Task Force of the European Society of Cardiology and the North American Society of Pacing and Electrophysiology has provided the standards for measurement, physiological interpretation and clinical use of HRV and is followed worldwide [2]. Task force has provided normative data for time domain and frequency domain parameters of HRV for adults only. Further they have mentioned not to use the same for clinical conclusions since the data provided by them was from small number of students and not adjusted for age, sex and environment [2]. Hence, it becomes necessary to establish normative data adjusted for age, sex, and environment.
In the last decade, research on HRV has increased due to its clinical application of identifying cardiovascular autonomic imbalance during the pathogenesis of a cardiovascular disease [3]. With the documented worldwide increase in cardiovascular morbidity and mortality, detection of cardiovascular risk factors earlier in life of a person would be helpful in providing timely intervention [4]. Now-a-days, cardiovascular diseases and their risk factors are increasingly occurring at a younger age (children and adolescents) [5,6]. HRV testing can possibly play an important role in detecting the cardiovascular autonomic derangement even in children and adolescents. However, to be used clinically, normative data has to be established in this age group considering other major factors that can influence HRV such as sex [7–11], physical activity [12,13] and body mass index (BMI) [14–16]. To the best of our knowledge, there is paucity of established normative data especially for the adolescent population in India. Therefore, in the present study, we have described the normative data for HRV in the adolescent population with normal BMI, stratified based on sex and physical activity.
Materials and Methods
Study Design
The study was conducted from 28th March 2012 to 30th June 2013 as a collaborative project between the Department of Physiology, Jawaharlal Institute of Postgraduate Medical Education & Research (JIPMER), and a Central Government rural residential school (Jawahar Navodaya Vidyalaya) for the lower socio-economic students in Pondicherry, India. The study was commenced after obtaining approval from the JIPMER Scientific Advisory Committee and JIPMER Institute Ethics Committee for human studies. We present here the baseline data collected from the randomized controlled trial (Registration No. CTRI/2013/08/003897) designed to compare the effects of six months of globally recommended Structured Physical Activity with that of Unstructured Physical Activity in healthy school going adolescents.
Participants
Participants were volunteer school students (n=451; boys: 255, girls: 196) in self-reported good health in the age group of 12-17 years. Age of the participants was taken from the date of birth specified in their school records. Participants underwent a general physical examination to screen for any physical or mental ailments that can affect HRV and excluded volunteers with any co-morbidity that contraindicated exercise and/or with history of previous or current disorder that can interfere with HRV assessment and neurocognitive assessment. In girls, we excluded those with irregular cycles and HRV recording was done five days after menstruation. The recruited students (n=439; boys: 250, girls: 189) were then sub classified based on their physical activity status into non-athletes (n=360; boys: 205, girls: 155) and athletes (n=79; boys: 45, girls: 34). We have defined an athlete as a student who had represented the school at state, national or international level athletic interscholastic sport event and was undergoing supervised physical training. After explaining the study procedure, written assent from the students and written consent from their local guardian or parents were obtained.
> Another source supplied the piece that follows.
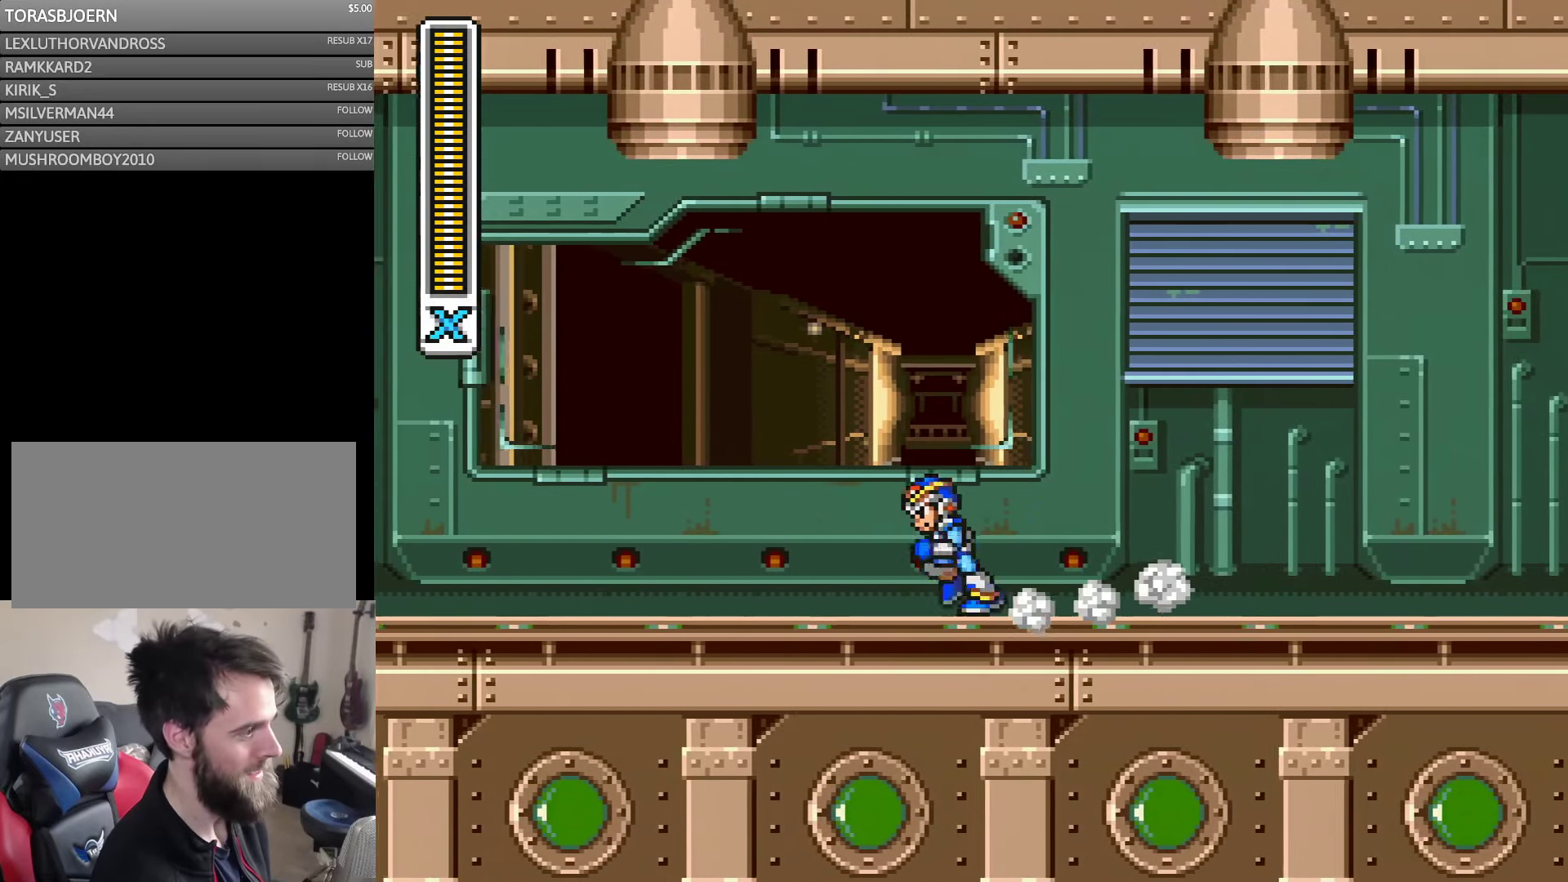
{"buttons": ["A", "Y", "DPAD_LEFT"], "events": [[100, "A", "up"], [200, "A", "down"], [383, "A", "up"], [500, "A", "down"]]}
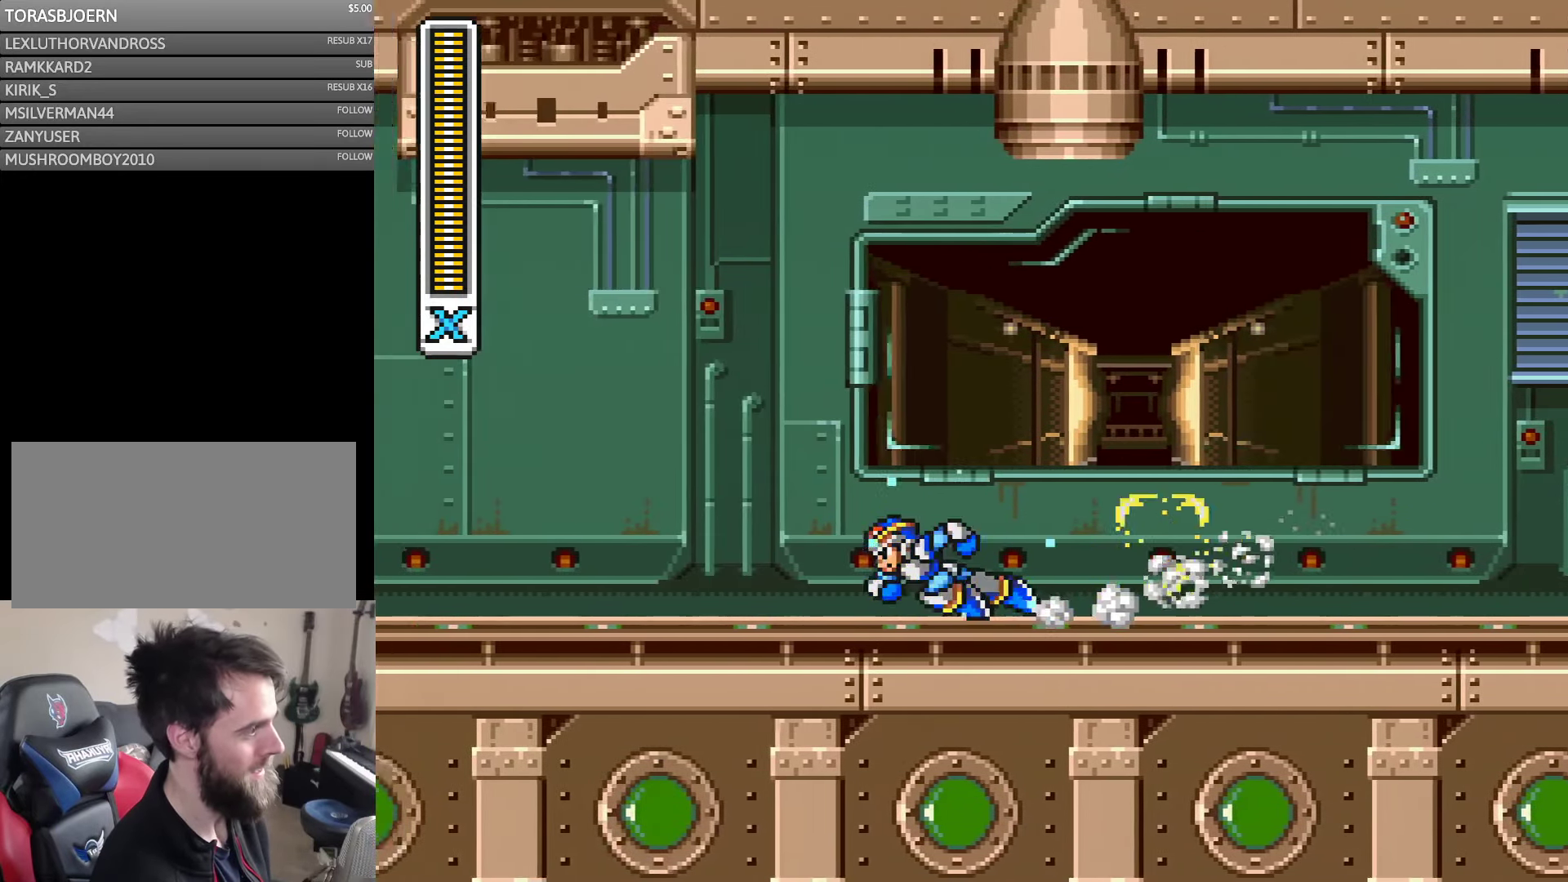
{"buttons": ["A", "Y", "DPAD_RIGHT"], "events": [[300, "A", "up"], [300, "DPAD_LEFT", "up"], [317, "DPAD_RIGHT", "down"], [383, "A", "down"]]}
Heart Rate Variability Recording and Analysis
The recommendations of Task Force on HRV were followed for recording short term HRV [2]. Students were asked to refrain from heavy physical activity for 24 hours and from consumption caffeinated beverages or any stimulant drinks for 12 hours prior to the recording. Students were asked to report at 8.00 am in minimal, loose clothing and after emptying their bladder. They were made to sit comfortably and the HRV recording procedure was explained to them. This enabled them to accustom to the environment with dim lighting and room temperature 24–26oC. Bioharness (Zephyr, USA), a portable, wireless data acquisition system for electrocardiogram (ECG) was applied to the student. After the student had underwent ten minutes of supine rest, lead II ECG was acquired at the rate of 200 samples/second for 10 minutes in supine rest.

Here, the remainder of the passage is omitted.